Iseul'ün kendisi de kolayca ağlayabilen biriydi. Belki de bu yüzdendi ağlamak eylemine güç ya da güçsüzlük etiketini yapıştırmayışı. Yine de inkar etmeyecekti ki Taehyung avuç içini öperek ağlamaya başladığında çok güçsüz, çaresiz ve işe yaramaz hissetmişti. Boğuk sesleri, titreyen ve kasılan bedeni, kızaran gözleri, gözyaşlarıyla ıslanan dudakları, alabildiği sıkıntılı nefesler arasında defalarca kez teşekkür edişi... Nasıl atlatacaktı o anları? Yenilir yutulur muydu? Ellerini birbirine sürttü. Sanki hâlâ Taehyung'un nefesiyle nemlenmeye devam ediyordu teni. Ve sanki gitmeye niyeti olmayan, davetsiz bir misafir kurulmuştu avcuna. Varlığını benimsediği kadar yok saymak istediği. "Gerçekten ağladı mı yani?" Minho'nun şaşkın sesi odasında yankı buldu. Iseul kısa bir duş almış siyah kapişonlusunu üzerine geçirip soluğu bilgisayar başında almıştı. Hafta sonu da dahil olmak üzere konuşmadıkları süre zarfında olan her şeyi kendi düşüncelerini katmadan aktarmış, bir erkek olarak onun için ne anlam ifadece edeceğini söylemesini istemişti. Minho anlattığı şeylere şaşırmaktan başka pek bir şey yapamamıştı henüz.

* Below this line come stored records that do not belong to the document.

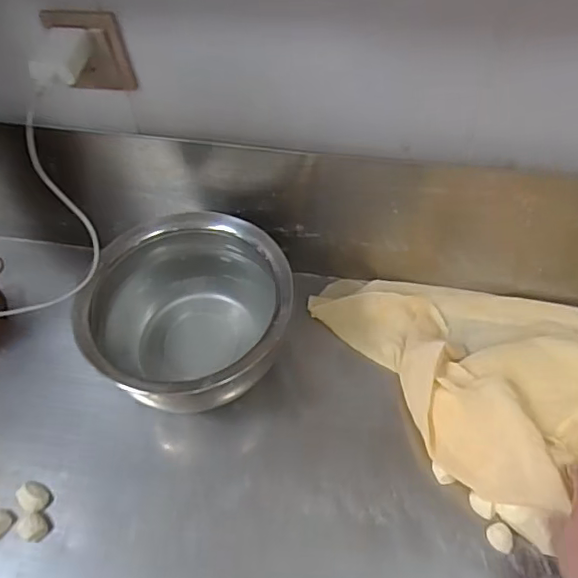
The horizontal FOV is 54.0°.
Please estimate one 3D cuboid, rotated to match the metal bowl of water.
[{"bbox_3d":[-0.119,0.044,0.718,0.234,0.160,0.220,8,56,9],"label":"metal bowl of water"}]

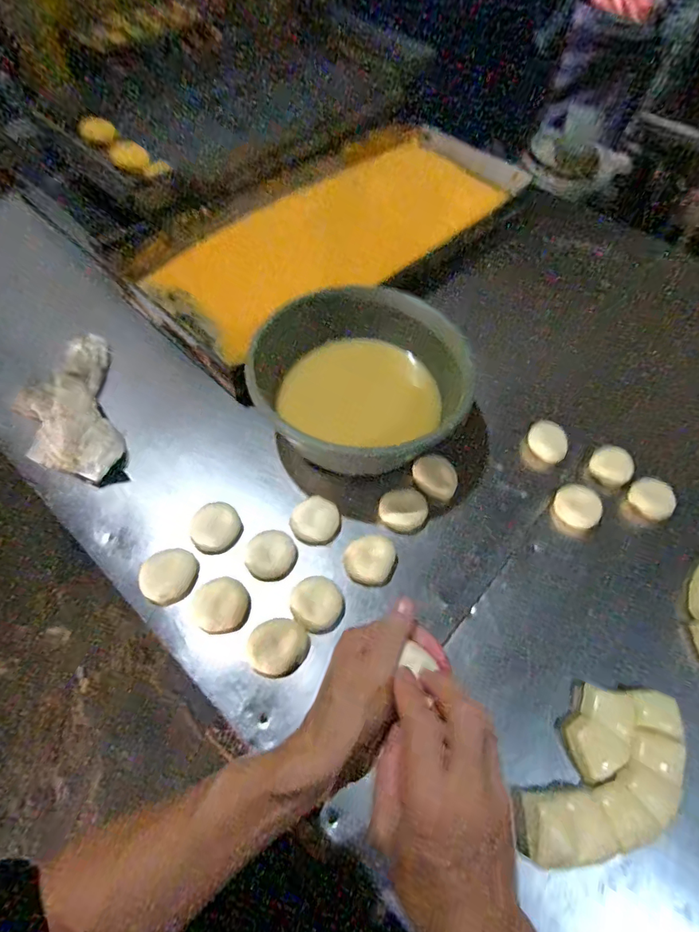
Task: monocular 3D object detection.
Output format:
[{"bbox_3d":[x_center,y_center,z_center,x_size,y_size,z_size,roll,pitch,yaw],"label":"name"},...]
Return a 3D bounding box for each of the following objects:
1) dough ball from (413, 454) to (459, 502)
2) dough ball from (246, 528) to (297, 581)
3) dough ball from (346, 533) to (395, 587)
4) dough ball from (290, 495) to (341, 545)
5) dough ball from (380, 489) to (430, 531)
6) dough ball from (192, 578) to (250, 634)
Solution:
[{"bbox_3d":[0.120,0.016,0.642,0.063,0.019,0.060,1,60,-1],"label":"dough ball"},{"bbox_3d":[-0.096,0.109,0.568,0.060,0.017,0.054,-25,64,-15],"label":"dough ball"},{"bbox_3d":[0.025,0.117,0.573,0.056,0.034,0.061,1,60,-1],"label":"dough ball"},{"bbox_3d":[-0.044,0.071,0.595,0.058,0.038,0.054,1,60,-1],"label":"dough ball"},{"bbox_3d":[0.072,0.058,0.615,0.063,0.021,0.058,1,60,-1],"label":"dough ball"},{"bbox_3d":[-0.152,0.163,0.540,0.063,0.020,0.057,-7,61,-5],"label":"dough ball"}]

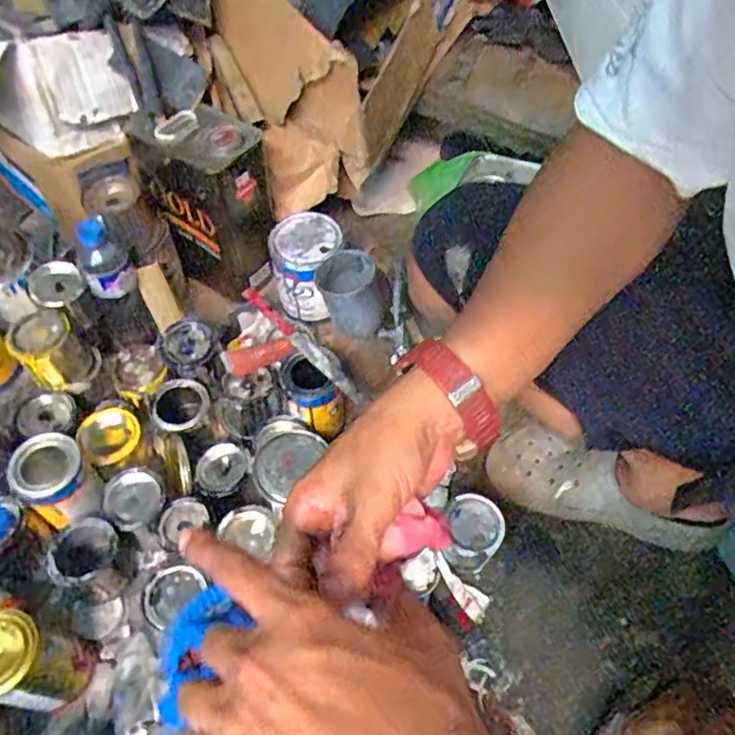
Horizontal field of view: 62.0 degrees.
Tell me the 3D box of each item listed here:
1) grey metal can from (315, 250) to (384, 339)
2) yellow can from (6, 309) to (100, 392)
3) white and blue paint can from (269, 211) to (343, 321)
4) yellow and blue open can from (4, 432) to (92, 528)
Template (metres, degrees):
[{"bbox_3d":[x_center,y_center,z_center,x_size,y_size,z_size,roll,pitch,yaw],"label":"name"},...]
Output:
[{"bbox_3d":[-0.025,-0.100,0.833,0.083,0.091,0.087,-19,59,-14],"label":"grey metal can"},{"bbox_3d":[-0.387,-0.022,0.757,0.082,0.082,0.068,-35,64,-22],"label":"yellow can"},{"bbox_3d":[-0.085,-0.146,0.884,0.093,0.135,0.098,1,56,-1],"label":"white and blue paint can"},{"bbox_3d":[-0.346,0.128,0.685,0.071,0.093,0.072,1,56,-1],"label":"yellow and blue open can"}]

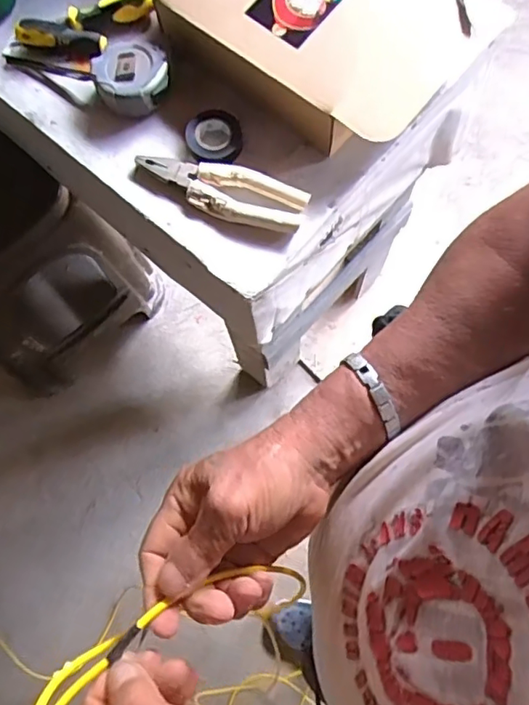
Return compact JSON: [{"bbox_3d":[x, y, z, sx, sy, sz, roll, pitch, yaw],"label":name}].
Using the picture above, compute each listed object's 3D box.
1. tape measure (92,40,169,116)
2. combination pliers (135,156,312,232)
[{"bbox_3d":[-0.157,-0.327,0.675,0.084,0.045,0.080,0,75,1],"label":"tape measure"},{"bbox_3d":[-0.052,-0.185,0.640,0.198,0.024,0.060,17,76,6],"label":"combination pliers"}]

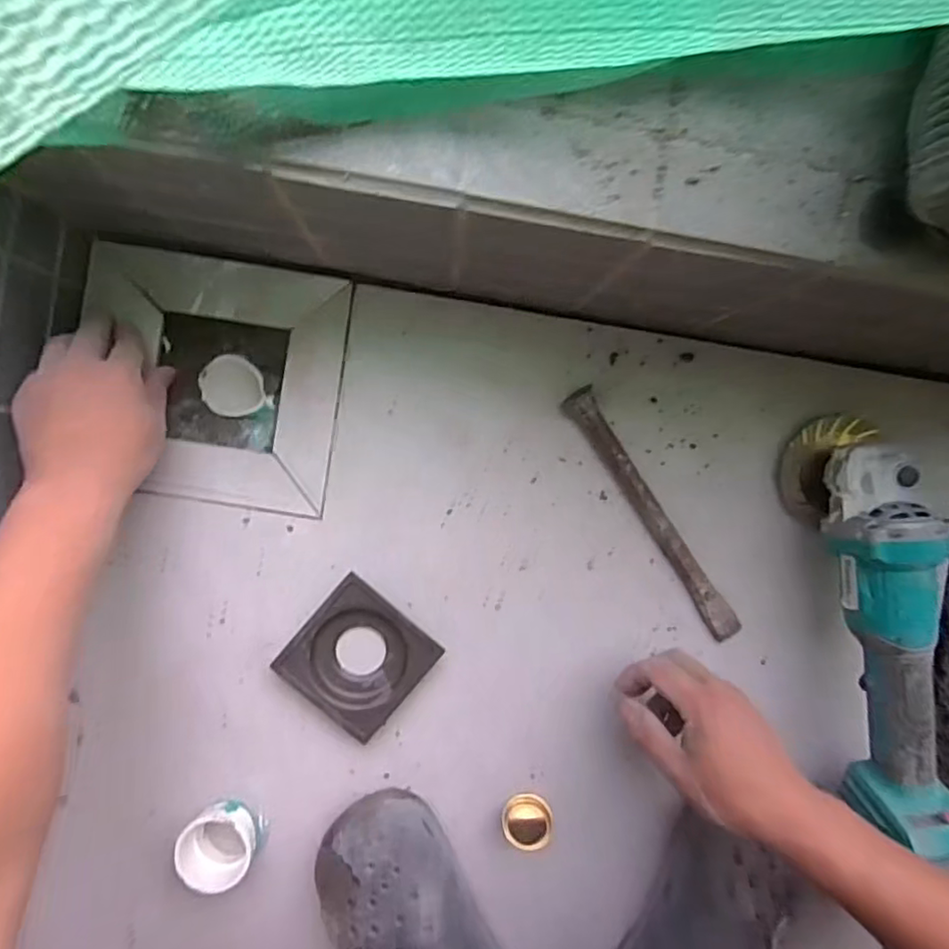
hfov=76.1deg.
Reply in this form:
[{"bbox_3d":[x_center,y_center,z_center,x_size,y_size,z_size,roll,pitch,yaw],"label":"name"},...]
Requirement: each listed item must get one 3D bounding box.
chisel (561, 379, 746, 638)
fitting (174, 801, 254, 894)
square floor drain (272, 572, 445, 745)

"Bunların hepsi 3 gün de mi oldu?"

Sesinde hayret vardı. Başını aşağı yukarı salladı hafifçe. Gözleri yanıyordu ve çok halsiz hissediyordu. Fazladan bir cümle kuracak halde değildi. "Dinle bakalım doğru mu anladım." dedi ve yaslandığı yerden ayırdı bedenini. "Önce proje arkadaşı oldunuz, sonra bir iddiaya girdiniz ve kazandın. Seni aradığım gün tatlı konuşmalarından dolayı kıskandı, sonra göl kenarında yaptığın keklerden yedi, saçına papatya takmak istiyorsun diye düş papatyaları adında bir şey uydurdu. Ardından seni bisikletle eve bıraktı, halinden çok memnun olduğunu söyledi, onu yanağından öptün. Ertesi gün saçlarını çok beğendiğini söyledi ve Jungkook araya girip onu dövdürdü. Sonra da revire gittiniz, Taehyung dayanamayıp avuç içini öpüp teşekkür ederek ağladı ve uyandığında yoktu." Tek seferde her şeyi saydığında derin nefes aldı ikisi de. Yanağından öptün dediği yerde biraz utanmıştı. "Evet, doğru anlamışsın."